In the following, we specify the prefix and have it generate 20 additional characters.

prefix = "it has"
prediction(prefix, m, data.vocab, 20)

"it has the time traveller "

While implementing the above RNN model from scratch is instructive, it is not convenient. In the next section, we will see how to leverage deep learning frameworks to whip up RNNs using standard architectures, and to reap performance gains by relying on highly optimized library functions.

Summary

We can train RNN-based language models to generate text following the user-provided text prefix. A simple RNN language model consists of input encoding, RNN modeling, and output generation. During training, gradient clipping can mitigate the problem of exploding gradients but does not address the problem of vanishing gradients. In the experiment, we implemented a simple RNN language model and trained it with gradient clipping on sequences of text, tokenized at the character level.
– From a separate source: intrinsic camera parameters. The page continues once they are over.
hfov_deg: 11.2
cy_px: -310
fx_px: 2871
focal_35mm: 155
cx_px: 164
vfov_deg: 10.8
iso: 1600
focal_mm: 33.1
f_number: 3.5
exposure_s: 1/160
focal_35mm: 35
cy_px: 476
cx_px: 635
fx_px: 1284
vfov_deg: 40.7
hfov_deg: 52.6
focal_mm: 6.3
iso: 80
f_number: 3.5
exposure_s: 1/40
By conditioning on a prefix, we can use a language model to generate likely continuations, which proves useful in many applications, e.g., autocomplete features.

Exercises

1. Does the implemented language model predict the next token based on all the past tokens up to the very first token in The Time Machine?
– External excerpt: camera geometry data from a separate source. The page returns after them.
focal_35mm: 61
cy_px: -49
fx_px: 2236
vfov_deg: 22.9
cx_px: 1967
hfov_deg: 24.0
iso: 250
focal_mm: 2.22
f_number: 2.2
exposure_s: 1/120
2. Which hyperparameter controls the length of history used for prediction?

3. Show that one-hot encoding is equivalent to picking a different embedding for each object.

4. Adjust the hyperparameters (e.g., number of epochs, number of hidden units, number of time steps in a minibatch, and learning rate) to improve the perplexity. How low can you go while sticking with this simple architecture?

5. Replace one-hot encoding with learnable embeddings. Does this lead to better performance?

6. Conduct an experiment to determine how well this language model trained on The Time Machine works on other books by H. G. Wells, e.g., The War of the Worlds.

7. Conduct another experiment to evaluate the perplexity of this model on books written by other authors.

8. Modify the prediction method so as to use sampling rather than picking the most likely next character.

• What happens?

• Bias the model towards more likely outputs, e.g.,

by sampling from $q(x_t\mid x_{t-1},\dots ,x_1)\propto P(x_t\mid x_{t-1},\dots ,x_1{)}^{\alpha }$ for $\alpha >1$.

9. Run the code in this section without clipping the gradient. What happens?

10. Replace the activation function used in this section with ReLU and repeat the experiments in this section. Do we still need gradient clipping? Why?